> [WHAT YOU HAVE TO DO]: Without the pictures, output the records below word for word.

[Stored data entries]
*** Block opens ***
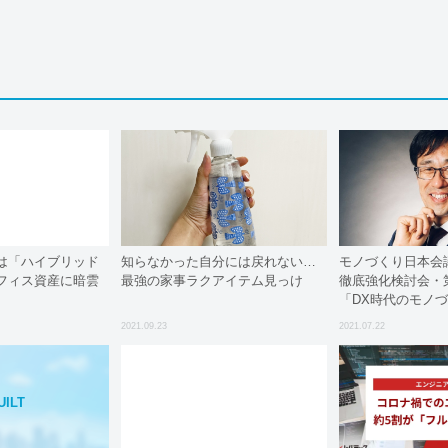
は「ハイブリッド
知らなかった自分には戻れない…
モノづくり日本会
フィス資産に暗雲
最強の家事ラクアイテム見っけ
徹底強化検討会・
「DX時代のモノ
⑦」
2021.09.23
2021.07.22
UILT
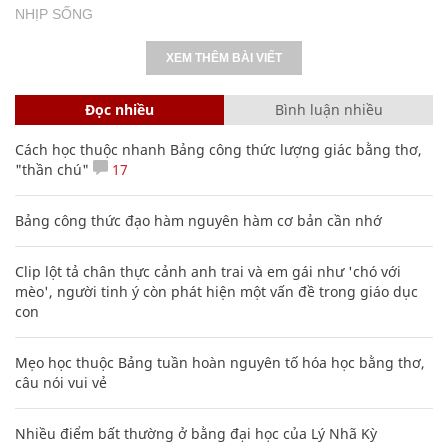
NHỊP SỐNG
XEM THÊM BÀI VIẾT
Đọc nhiều
Bình luận nhiều
Cách học thuộc nhanh Bảng công thức lượng giác bằng thơ,
"thần chú"
17
Bảng công thức đạo hàm nguyên hàm cơ bản cần nhớ
Clip lột tả chân thực cảnh anh trai và em gái như 'chó với
mèo', người tinh ý còn phát hiện một vấn đề trong giáo dục
con
Mẹo học thuộc Bảng tuần hoàn nguyên tố hóa học bằng thơ,
câu nói vui vẻ
Nhiều điểm bất thường ở bằng đại học của Lý Nhã Kỳ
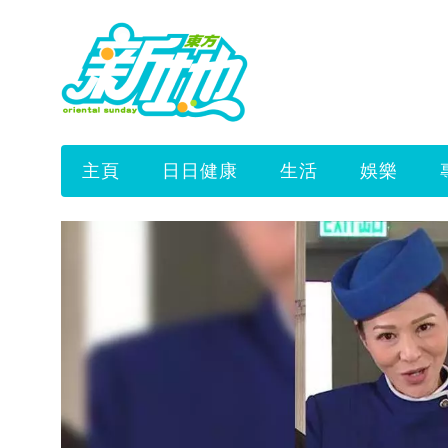
主頁
日日健康
生活
娛樂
*** Block closes ***
> [EXERCISE RESULT]:
は「ハイブリッド
知らなかった自分には戻れない…
モノづくり日本会
フィス資産に暗雲
最強の家事ラクアイテム見っけ
徹底強化検討会・
「DX時代のモノ
⑦」
2021.09.23
2021.07.22
UILT
NHỊP SỐNG
XEM THÊM BÀI VIẾT
Đọc nhiều
Bình luận nhiều
Cách học thuộc nhanh Bảng công thức lượng giác bằng thơ,
"thần chú"
17
Bảng công thức đạo hàm nguyên hàm cơ bản cần nhớ
Clip lột tả chân thực cảnh anh trai và em gái như 'chó với
mèo', người tinh ý còn phát hiện một vấn đề trong giáo dục
con
Mẹo học thuộc Bảng tuần hoàn nguyên tố hóa học bằng thơ,
câu nói vui vẻ
Nhiều điểm bất thường ở bằng đại học của Lý Nhã Kỳ
主頁
日日健康
生活
娛樂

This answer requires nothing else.